Hazine ve Maliye Bakanı Mehmet Şimşek, yakında kamuda tasarruf ile ilgili yeni adımların atılacağını belirtti.
Sapanca’da düzenlenen Uludağ Ekonomi Zirvesi’nde konuşan Şimşek, yılın ikinci yarısında kamuda tasarruf ve harcama kontrolünün güçlü bir şekilde devreye gireceğini ifade etti.
Şimşek’in açıklamalarından öne çıkanlar şu şekilde:
“Programımız etkili bir şekilde işliyor, Türkiye’nin makroekonomik sorunlarını çözmekte kararlıyız.
Para politikasının aktarım mekanizması bazen gecikmeli çalışıyor.
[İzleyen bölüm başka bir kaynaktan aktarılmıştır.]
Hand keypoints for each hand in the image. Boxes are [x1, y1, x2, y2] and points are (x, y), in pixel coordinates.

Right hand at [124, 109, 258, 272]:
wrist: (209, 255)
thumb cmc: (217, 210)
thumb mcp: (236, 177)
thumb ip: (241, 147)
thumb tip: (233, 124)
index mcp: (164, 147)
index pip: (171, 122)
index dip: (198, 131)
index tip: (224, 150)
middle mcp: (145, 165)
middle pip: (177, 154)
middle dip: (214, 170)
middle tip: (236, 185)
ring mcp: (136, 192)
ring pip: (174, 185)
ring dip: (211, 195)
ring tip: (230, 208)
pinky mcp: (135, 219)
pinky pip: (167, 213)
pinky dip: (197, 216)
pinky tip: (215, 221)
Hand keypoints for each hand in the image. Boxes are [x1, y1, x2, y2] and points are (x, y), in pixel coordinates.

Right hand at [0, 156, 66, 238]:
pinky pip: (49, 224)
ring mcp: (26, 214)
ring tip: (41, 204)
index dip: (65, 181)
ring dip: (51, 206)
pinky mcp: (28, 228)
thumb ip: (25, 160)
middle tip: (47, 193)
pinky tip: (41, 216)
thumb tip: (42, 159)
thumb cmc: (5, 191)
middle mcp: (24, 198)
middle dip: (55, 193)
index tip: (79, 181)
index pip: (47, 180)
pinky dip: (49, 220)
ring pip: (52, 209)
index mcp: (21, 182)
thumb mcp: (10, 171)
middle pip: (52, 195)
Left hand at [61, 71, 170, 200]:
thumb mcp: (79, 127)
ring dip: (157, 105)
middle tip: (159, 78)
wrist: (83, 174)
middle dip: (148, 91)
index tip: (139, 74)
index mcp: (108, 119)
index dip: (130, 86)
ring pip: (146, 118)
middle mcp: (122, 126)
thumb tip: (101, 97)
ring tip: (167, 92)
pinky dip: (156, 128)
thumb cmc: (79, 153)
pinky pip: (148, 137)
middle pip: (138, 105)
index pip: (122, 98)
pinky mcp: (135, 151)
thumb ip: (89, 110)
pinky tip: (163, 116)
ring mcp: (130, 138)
Dolayısıyla dezenflasyonu desteklemek adına önümüzdeki dönemde adımlar atacağız. Bu adımlar daha çok maliye politikasında, yapısal reformlar alanında olacak.
En büyük önceliğimiz fiyat istikrarı ve bunu destekleyici mali disiplindir.
Dezenflasyon süreci zaman alabilir. Enflasyonla mücadele sabır gerektiren bir süreçtir.
Merkez Bankası, para politikasında önemli adımlar atmıştır. Şu anda seçici bir kredi politikası uyguluyor.
Önümüzdeki seneden itibaren deprem harcamaları dahil bütçe açığını yüzde 3’ün altına çekeceğiz.
‘Kamuda Tasarruf İkinci Yarıda Devreye Girecek’
Harcamaların gözden geçirilmesi bir süreç gerektirir, tasarruf konusundaki çalışmalarımız nihai aşamaya gelmiştir. Yakında bazı hususları paylaşacağız. Kamuda harcama kontrolü 2024’ün ikinci yarısında devreye girmiş olacaktır.
Merkez Bankası’na dezenflasyon hedefine ulaşması için destek vereceğiz. Yapısal reformlar için mali alan yaratacağız.
Geçici olarak büyüme hızında bir yavaşlama yaşanabilir ancak hem büyüme potansiyeli güçlenecek hem de büyüme performansı orta-uzun vadeli perspektifte çok güçlü bir şekilde devam edecektir.
Bu sene Orta Vadeli Program’da (OVP) yüzde 3,1’lik bir cari açık öngörümüz var. Bu muhtemelen yüzde 2,5’in altında olacaktır. Bütçe açığı öngörümüz yüzde 6,4, hedefimiz ise yüzde 5’in altında olacaktır.
Program bazı alanlarda öngörülerimizden daha iyi işliyor. Rasyonel politikalar ve yapısal reformlar yatırımcı çekecektir.
Yılın ikinci yarısından itibaren iç talep biraz yavaşlarken, dış talepteki toparlanma ile birlikte net ihracat pozitif hale dönecektir. Büyümede yumuşak bir geçiş yaşanacaktır ancak makul düzeyde kalacak ve dezenflasyon süreci başlayacaktır.
Kur oynaklığı azalmıştır. Ekonomide dengelenme süreci başlamıştır. Türkiye’nin dış kaynak ihtiyacı azalmaktadır. Bazı kesimler, bazı portföy tercihlerini desteklemiştir.
Enflasyon yaz aylarında hızlı bir şekilde düşecektir. Bunun hem baz etkisi hem de program etkisi vardır. Piyasa beklentilerinin zaman içinde hedeflerimize yakınlaşacağına inanıyoruz.
Programın güçlü bir şekilde uygulanmasıyla önümüzdeki aylarda kredi notu artışlarının geleceğine inanıyoruz.”